A pesar del frío helado del exterior,el ambiente aquí es siempre cálido,acompañado por el murmullo de las conversaciones y una singular mezcla de technocumbia,valses criollos y rock. A ambos lados de la sala principal se extiende una zona de habitaciones y laboratorios,un par de baños y un área de lavandería,donde además existe un pequeño gimnasio. El resto de la construcción está dedicado al comedor-cocina,reino indiscutible de Tiburcio Quispe y sus ayudantes y el cuarto de radio,donde se efectúan las comunicaciones con las demás bases y el BIC Humboldt. Aquí también se reciben los insumos básicos para la elaboración de los pronósticos meteorológicos,información vital para operaciones tan sencillas como emprender una faena por los alrededores ó realizar una simple caminata de una hora. 
La Base Machu Picchu se encuentra habitada sólo durante algunas semanas al año. Una vez concluida la expedición ANTAR,los equipos se embalan,las conexiones eléctricas y de agua se sellan y se refuerzan las estructuras para soportar los -30 grados centígrados y las ráfagas de más de 180 kilómetros por hora,que llegan con la estación estival. Finalmente las puertas se cierran,pero no con candados. "Las Bases vacías en la Antártida funcionan como refugios para todos aquellos que permanecen aquí durante el invierno. Así,en cada caso de alguna emergencia ó a causa del mal tiempo,cualquier dotación extranjera puede entrar en ella y guarecerse. Nosotros dejamos incluso víveres y hasta una botellita de pisco. Estamos seguros de que nos lo agradecerán",comenta el Mayor EP. Fabricio Velásquez,a cargo del mantenimiento de la estación peruana.


----------



## mapamundista (Oct 23, 2006)

*Presencia Peruana en la Antártida*

La presencia PERUANA en la Antártida se inicia en el verano austral de 1988-1989,como consecuencia de la adhesión del Perú al Tratado Antártico bajo el status de Miembro Consultivo. De esta manera,el Perú pasó a formar parte del exclusivo grupo de 27 países con voz y voto en las decisiones sobre la administración del continente blanco. La operación antártica peruana depende,desde entonces,de la Comisión Nacional de Asuntos Antárticos (CONAAN),ente dirigido por la Cancillería.


----------



## mapamundista (Oct 23, 2006)

*El Cheff Antártico peruano : TIBURCIO QUISPE*

"Tibu" nació en la remota localidad de Quillunza,en las alturas de la provincia de La Unión,en el departamento de Arequipa. Tiburcio jamás pensó pasar de la cocina de la Comandancia General del Ejército al hielo de la Estación Científica Machu Picchu. En la base,es el señor indiscutible de las ollas humeantes y las fragrantes especias. Su trabajo,quizás el más duro de la base,se inicia a las 3 de la mañana,justo al amanecer,y se prolonga hasta entrada las 10 de la noche,cuando ya está anocheciendo. Si hay algo que haga más llevadero trabajar en las duras condiciones antárticas es,sin duda,contar en cada comida con los sabores de casa. Chifa,pan recién horneado,chicha morada de maíz,ceviche y hasta pisco sour. 
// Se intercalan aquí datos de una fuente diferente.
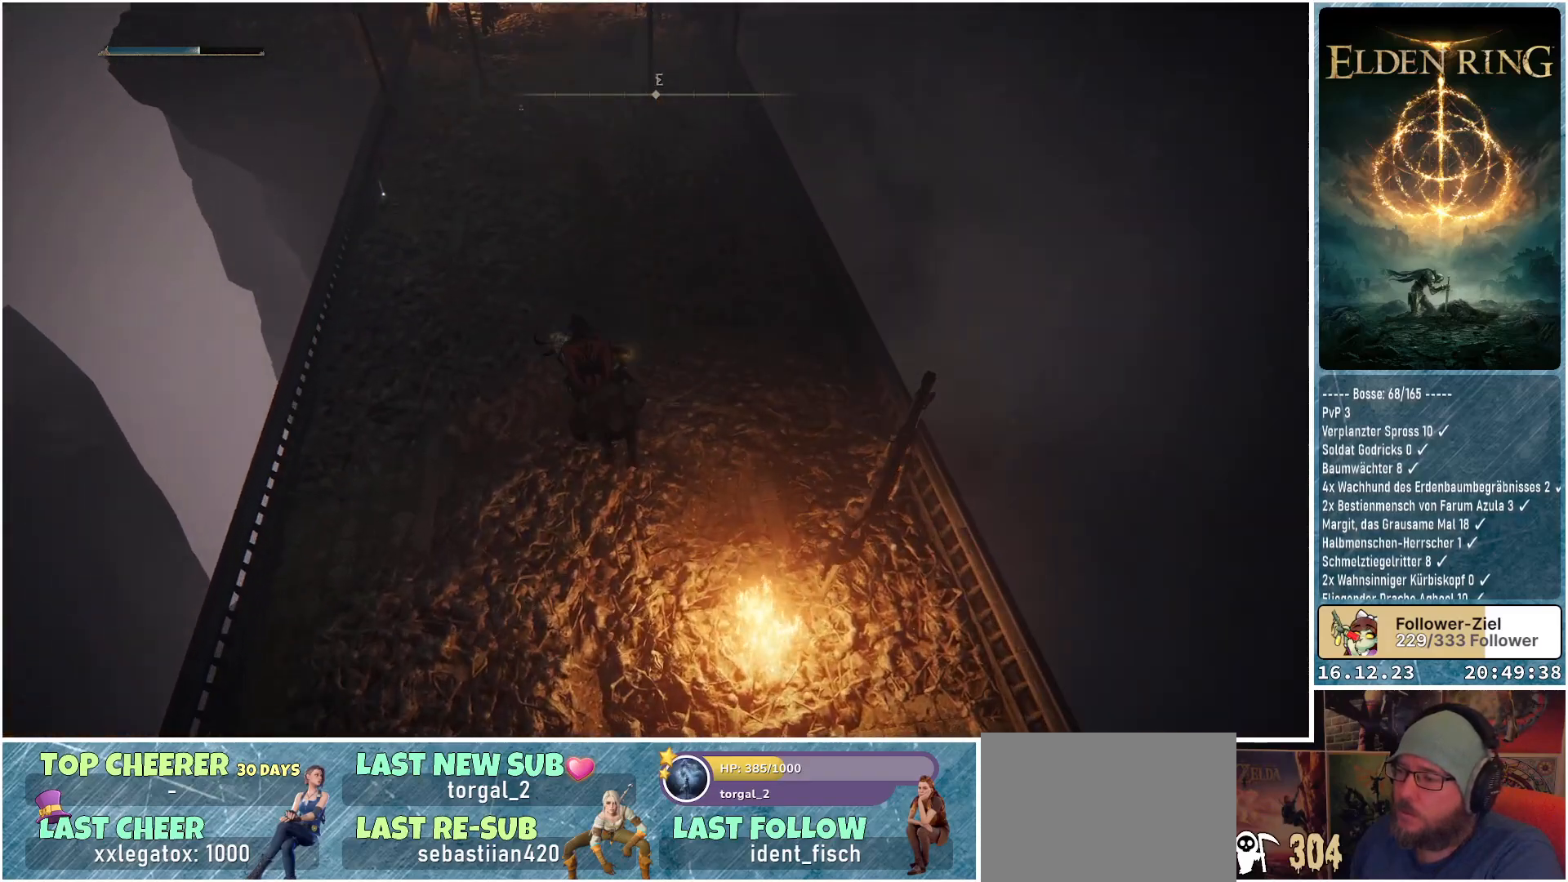
{"buttons": [], "left_stick": "up-left", "right_stick": "center", "events": [[167, "A", "down"], [250, "A", "up"]]}
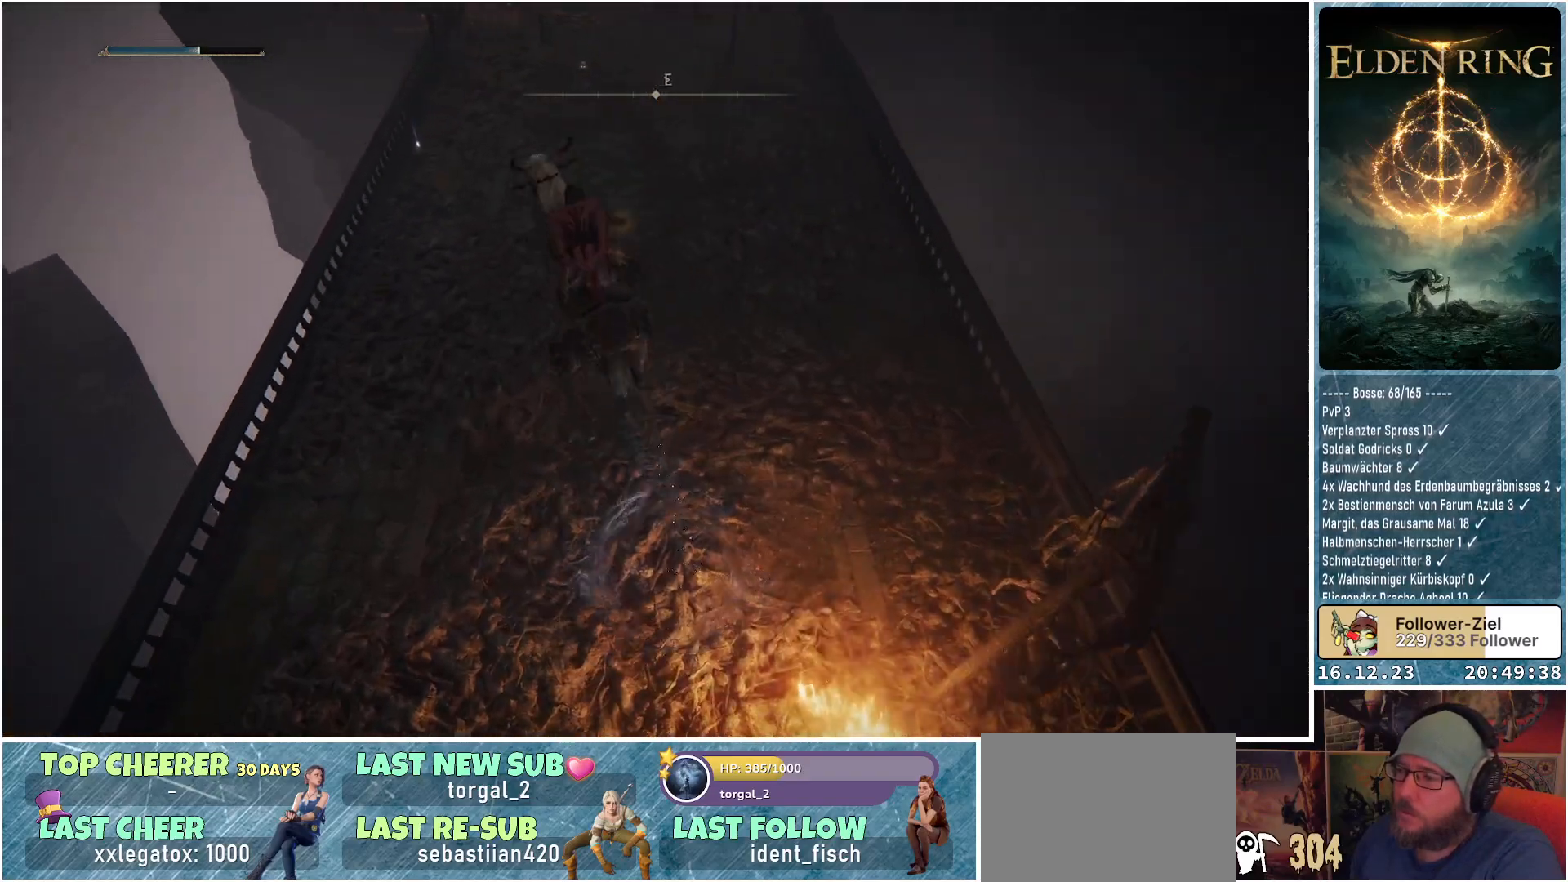
{"buttons": [], "left_stick": "center", "right_stick": "center", "events": [[50, "right_stick", "up"], [67, "left_stick", "center"], [367, "right_stick", "center"]]}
Cuenta "Don Tibu",que le avisaron que necesitaban un Cheff en un lugar llamado Antártida (él no sabe nada de Geografía) y se inscribió en el pedido como jugando. Pensó que se trataría de algún lugar en la Sierra del Perú ó alguna dependencia "secreta" del Ejército. Pasaron 6 meses desde su inscripción y se olvidó por completo de eso. De repente,miedo le dió cuando le avisaron que partían en avión para el sur,rumbo al Continente Blanco. Como a Arequipa le dicen "La Ciudad Blanca",pensó que quedaba... "por allí cerca nomás".. Volaron horas de horas en un avión Hércules.. Tiburcio iba encima de sus costales de papas y cebollas y mientras tanto iba pensando : "hasta dónde me estarán llevando ???..caray !!!!"...


----------



## CessTenn (Jul 10, 2006)

^^ :lol: :lol: 
Buena esa historia, Dodi!


----------



## Juan1912 (Jul 15, 2004)

Cuando daban los documentales de Alejandro Guerrero, decían que la base peruana dentro de poco sería permanente, ya han pasado varios años y nada. Pero habrá que tener en cuenta si es necesario que sea permanente o no.


----------



## Lia_01 (Mar 4, 2007)

*Muy interesante foro dodi*

También he visto los documentales de Guerrero, y me parece que Rafo León también viajó a la Base peruana en la Antártida:


----------



## Lia_01 (Mar 4, 2007)

*BASE ANTARTIDA MACCHU PICCHU*


----------



## mapamundista (Oct 23, 2006)

*Qué buenas fotos Lía !!!!*

Esas chapas metálicas tendrán una fortaleza tremenda.. deben soportar unos vientos tremendos... y además,que tal manera de calentar el interior... me parece que dentro de las bases se puede llegar a estar en manga corta ??.. ó siempre con mucho abrigo ????.. hay que tener pasta para irse hasta allá... me gusta el frío.. pero no tanto... aunque es motivo de orgullo que el Perú tenga presencia allá... realmente muy grato de saber eso.. 
Rafo León quizás andaría tras los pasos de la inquieta China Tudela !!!!.. :lol: :lol: :lol: :lol:


----------



## Miraflorino (Nov 23, 2007)

*Buque de Investigación Científica HUMBOLDT*


----------



## Miraflorino (Nov 23, 2007)




----------



## Miraflorino (Nov 23, 2007)

*20 años en la Antártida*


----------



## tacall (Sep 10, 2007)

chvr la ntoa aunque aun seamos unos bebes en eso


----------



## Chocaviento (Nov 18, 2007)

Interesantes los aportes gracias Miraflorino  de verdad


----------



## Miraflorino (Nov 23, 2007)

*2 fotos más !!!!*

*Fotos de Liliana Ayala de APECO (Asociación Peruana para la conservación de la naturaleza).*


----------



## romanito (May 30, 2006)

Asombroso, desconocia totalmente que el Peru tenia una base en el continente Antartico.


----------



## nekun20 (Feb 6, 2007)

romanito said:


> Asombroso, desconocia totalmente que el Peru tenia una base en el continente Antartico.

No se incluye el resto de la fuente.